Awareness is key to all of our liberation so the first step is knowing how win/lose shows up for you.  Do you try to get power and control by overpowering someone else or self-sacrificing?  It’s very common to flip back and forth between the two, even in one conflict.  Sometimes we aggress to get our way, other times we abandon something really important to us.  Watch for getting stuck in manipulating others as a way to get your needs met, or squashing your needs to belong. 

2.  Tap into Your Motivation.

Make a list of your top 3 reasons why it’s so important for you to have better conflict resolution.  Maybe it’s because you hate how you don’t speak up, or how you’re hurting people with your words.  Maybe it’s because you notice that conflicts are causing more disconnection than connection in your life.  You might even notice that you’re constantly on guard, always at the ready to defend, or you walk around with a sense of never really being able to feel safe or trusting. You might be wanting to pass something different down to the next generation. 


3. Commit to Being A Team Player.

The win-lose paradigm comes from a place of fear, insecurity, and lack.

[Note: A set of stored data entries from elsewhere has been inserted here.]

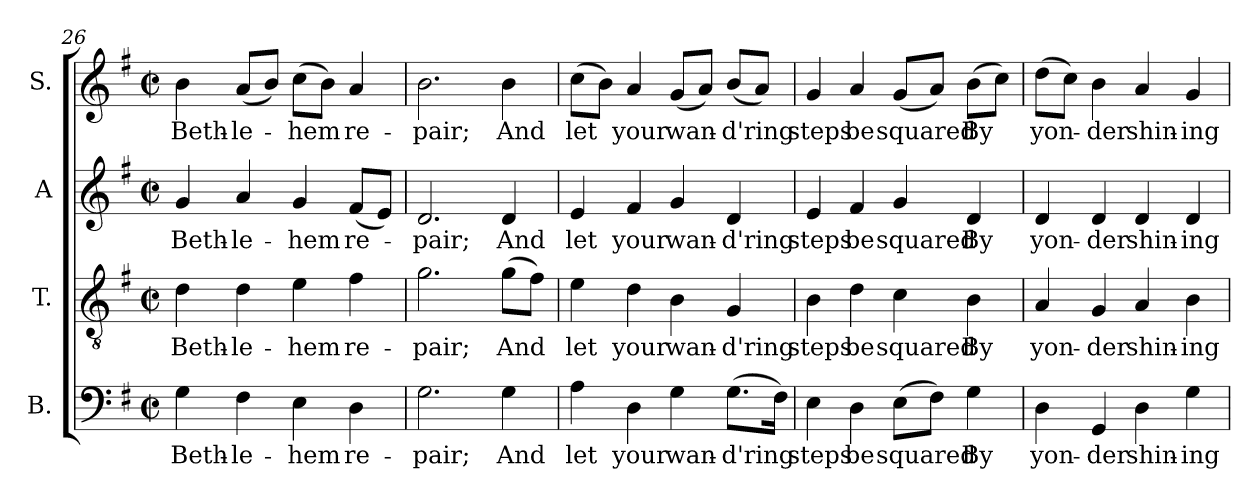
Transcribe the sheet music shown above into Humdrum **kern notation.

**kern	**text	**kern	**text	**kern	**text	**kern	**text
*part4	*part4	*part3	*part3	*part2	*part2	*part1	*part1
*staff4	*staff4	*staff3	*staff3	*staff2	*staff2	*staff1	*staff1
*I"B.	*	*I"T.	*	*I"A	*	*I"S.	*
*I'B.	*	*I'T.	*	*I'A.	*	*I'S.	*
*clefF4	*	*clefGv2	*	*clefG2	*	*clefG2	*
*	*	*ITrd7c12	*	*	*	*	*
*k[f#]	*	*k[f#]	*	*k[f#]	*	*k[f#]	*
*G:	*	*G:	*	*G:	*	*G:	*
*M2/2	*	*M2/2	*	*M2/2	*	*M2/2	*
*met(c|)	*	*met(c|)	*	*met(c|)	*	*met(c|)	*
=26	=26	=26	=26	=26	=26	=26	=26
!	!LO:LY:b:color=#000000	!	!	!	!	!	!
!	!	!	!LO:LY:b:color=#000000	!	!	!	!
!	!	!	!	!	!LO:LY:b:color=#000000	!	!
!	!	!	!	!	!	!	!LO:LY:b:color=#000000
4Gi\	Beth-	4Di\	Beth-	4gi/	Beth-	4bi\	Beth-
!	!LO:LY:b:color=#000000	!	!	!	!	!	!
!	!	!	!LO:LY:b:color=#000000	!	!	!	!
!	!	!	!	!	!LO:LY:b:color=#000000	!	!
!	!	!	!	!	!	!	!LO:LY:b:color=#000000
4F#i\	-le-	4Di\	-le-	4ai/	-le-	(8ai/L	-le-
.	.	.	.	.	.	8bi/J)	.
!	!LO:LY:b:color=#000000	!	!	!	!	!	!
!	!	!	!LO:LY:b:color=#000000	!	!	!	!
!	!	!	!	!	!LO:LY:b:color=#000000	!	!
!	!	!	!	!	!	!	!LO:LY:b:color=#000000
4Ei\	-hem	4Ei\	-hem	4gi/	-hem	(8cci\L	-hem
.	.	.	.	.	.	8bi\J)	.
!	!LO:LY:b:color=#000000	!	!	!	!	!	!
!	!	!	!LO:LY:b:color=#000000	!	!	!	!
!	!	!	!	!	!LO:LY:b:color=#000000	!	!
!	!	!	!	!	!	!	!LO:LY:b:color=#000000
4Di\	re-	4F#i\	re-	(8f#i/L	re-	4ai/	re-
.	.	.	.	8ei/J)	.	.	.
=27	=27	=27	=27	=27	=27	=27	=27
!	!LO:LY:b:color=#000000	!	!	!	!	!	!
!	!	!	!LO:LY:b:color=#000000	!	!	!	!
!	!	!	!	!	!LO:LY:b:color=#000000	!	!
!	!	!	!	!	!	!	!LO:LY:b:color=#000000
2.Gi\	-pair;	2.Gi\	-pair;	2.di/	-pair;	2.bi\	-pair;
!	!LO:LY:b:color=#000000	!	!	!	!	!	!
!	!	!	!LO:LY:b:color=#000000	!	!	!	!
!	!	!	!	!	!LO:LY:b:color=#000000	!	!
!	!	!	!	!	!	!	!LO:LY:b:color=#000000
4Gi\	And	(8Gi\L	And	4di/	And	4bi\	And
.	.	8F#i\J)	.	.	.	.	.
=28	=28	=28	=28	=28	=28	=28	=28
!	!LO:LY:b:color=#000000	!	!	!	!	!	!
!	!	!	!LO:LY:b:color=#000000	!	!	!	!
!	!	!	!	!	!LO:LY:b:color=#000000	!	!
!	!	!	!	!	!	!	!LO:LY:b:color=#000000
4Ai\	let	4Ei\	let	4ei/	let	(8cci\L	let
.	.	.	.	.	.	8bi\J)	.
!	!LO:LY:b:color=#000000	!	!	!	!	!	!
!	!	!	!LO:LY:b:color=#000000	!	!	!	!
!	!	!	!	!	!LO:LY:b:color=#000000	!	!
!	!	!	!	!	!	!	!LO:LY:b:color=#000000
4Di\	your	4Di\	your	4f#i/	your	4ai/	your
!	!LO:LY:b:color=#000000	!	!	!	!	!	!
!	!	!	!LO:LY:b:color=#000000	!	!	!	!
!	!	!	!	!	!LO:LY:b:color=#000000	!	!
!	!	!	!	!	!	!	!LO:LY:b:color=#000000
4Gi\	wan-	4BBi\	wan-	4gi/	wan-	(8gi/L	wan-
.	.	.	.	.	.	8ai/J)	.
!	!LO:LY:b:color=#000000	!	!	!	!	!	!
!	!	!	!LO:LY:b:color=#000000	!	!	!	!
!	!	!	!	!	!LO:LY:b:color=#000000	!	!
!	!	!	!	!	!	!	!LO:LY:b:color=#000000
(8.Gi\L	-d'ring	4GGi/	-d'ring	4di/	-d'ring	(8bi/L	-d'ring
.	.	.	.	.	.	8ai/J)	.
16F#i\Jk)	.	.	.	.	.	.	.
!!LO:LB:g=z
=29	=29	=29	=29	=29	=29	=29	=29
!	!LO:LY:b:color=#000000	!	!	!	!	!	!
!	!	!	!LO:LY:b:color=#000000	!	!	!	!
!	!	!	!	!	!LO:LY:b:color=#000000	!	!
!	!	!	!	!	!	!	!LO:LY:b:color=#000000
4Ei\	steps	4BBi\	steps	4ei/	steps	4gi/	steps
!	!LO:LY:b:color=#000000	!	!	!	!	!	!
!	!	!	!LO:LY:b:color=#000000	!	!	!	!
!	!	!	!	!	!LO:LY:b:color=#000000	!	!
!	!	!	!	!	!	!	!LO:LY:b:color=#000000
4Di\	be	4Di\	be	4f#i/	be	4ai/	be
!	!LO:LY:b:color=#000000	!	!	!	!	!	!
!	!	!	!LO:LY:b:color=#000000	!	!	!	!
!	!	!	!	!	!LO:LY:b:color=#000000	!	!
!	!	!	!	!	!	!	!LO:LY:b:color=#000000
(8Ei\L	squared	4Ci\	squared	4gi/	squared	(8gi/L	squared
8F#i\J)	.	.	.	.	.	8ai/J)	.
!	!LO:LY:b:color=#000000	!	!	!	!	!	!
!	!	!	!LO:LY:b:color=#000000	!	!	!	!
!	!	!	!	!	!LO:LY:b:color=#000000	!	!
!	!	!	!	!	!	!	!LO:LY:b:color=#000000
4Gi\	By	4BBi\	By	4di/	By	(8bi\L	By
.	.	.	.	.	.	8cci\J)	.
=30	=30	=30	=30	=30	=30	=30	=30
!	!LO:LY:b:color=#000000	!	!	!	!	!	!
!	!	!	!LO:LY:b:color=#000000	!	!	!	!
!	!	!	!	!	!LO:LY:b:color=#000000	!	!
!	!	!	!	!	!	!	!LO:LY:b:color=#000000
4Di\	yon-	4AAi/	yon-	4di/	yon-	(8ddi\L	yon-
.	.	.	.	.	.	8cci\J)	.
!	!LO:LY:b:color=#000000	!	!	!	!	!	!
!	!	!	!LO:LY:b:color=#000000	!	!	!	!
!	!	!	!	!	!LO:LY:b:color=#000000	!	!
!	!	!	!	!	!	!	!LO:LY:b:color=#000000
4GGi/	-der	4GGi/	-der	4di/	-der	4bi\	-der
!	!LO:LY:b:color=#000000	!	!	!	!	!	!
!	!	!	!LO:LY:b:color=#000000	!	!	!	!
!	!	!	!	!	!LO:LY:b:color=#000000	!	!
!	!	!	!	!	!	!	!LO:LY:b:color=#000000
4Di\	shin-	4AAi/	shin-	4di/	shin-	4ai/	shin-
!	!LO:LY:b:color=#000000	!	!	!	!	!	!
!	!	!	!LO:LY:b:color=#000000	!	!	!	!
!	!	!	!	!	!LO:LY:b:color=#000000	!	!
!	!	!	!	!	!	!	!LO:LY:b:color=#000000
4Gi\	-ing	4BBi\	-ing	4di/	-ing	4gi/	-ing
=	=	=	=	=	=	=	=
*-	*-	*-	*-	*-	*-	*-	*-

Where our attention goes, energy flows.  Set the intention to enter every conflict as a team player, to build on everyone’s strengths, and to use your conflict as a vehicle for personal and collective expansion. Say these affirmations to break through your underlying wounds and build a new pathway:
“I am loved and I am loving.  I am accepted and I accept.  I live in a creative universe with an abundance of solutions to any problem.”

4. Learn Non-Violent Communication. 

Non-violent communication was developed by Marshall Rosenberg, Ph.D. to promote empathy during difficult communication.  At our core, we want to be seen, heard, and validated.  In non-violent communication everyone’s needs are valued, and our deepest level needs are never in conflict.  We take radical responsibility for our own thoughts, beliefs, behaviors, and wounded parts.  It’s an empowering practice that can help you make quantum leaps in handling emotionally dense communication.

5.  Work with the Flower Essence Cherry Plum.
Flower essences are incredible allies in healing.  They help us shift from limiting patterns into elevated ways of thinking, feeling, and behaving.  When dealing with conflict, here are a few examples of how flower essences can help you: they can help calm your nervous system and effectively speak up.  They can help you shift from using blaming and shaming language to language that invites cooperation and connection.  They can help you choose stepping away instead of escalating.  One flower essence that is excellent if you’re in a negative pattern of being controlling either by repressing your feelings or erupting, is Cherry Plum.


I invite you to imagine being able to handle conflict with grace and an open heart and to adopt this approach as an act of service for yourself, those you love, and the world.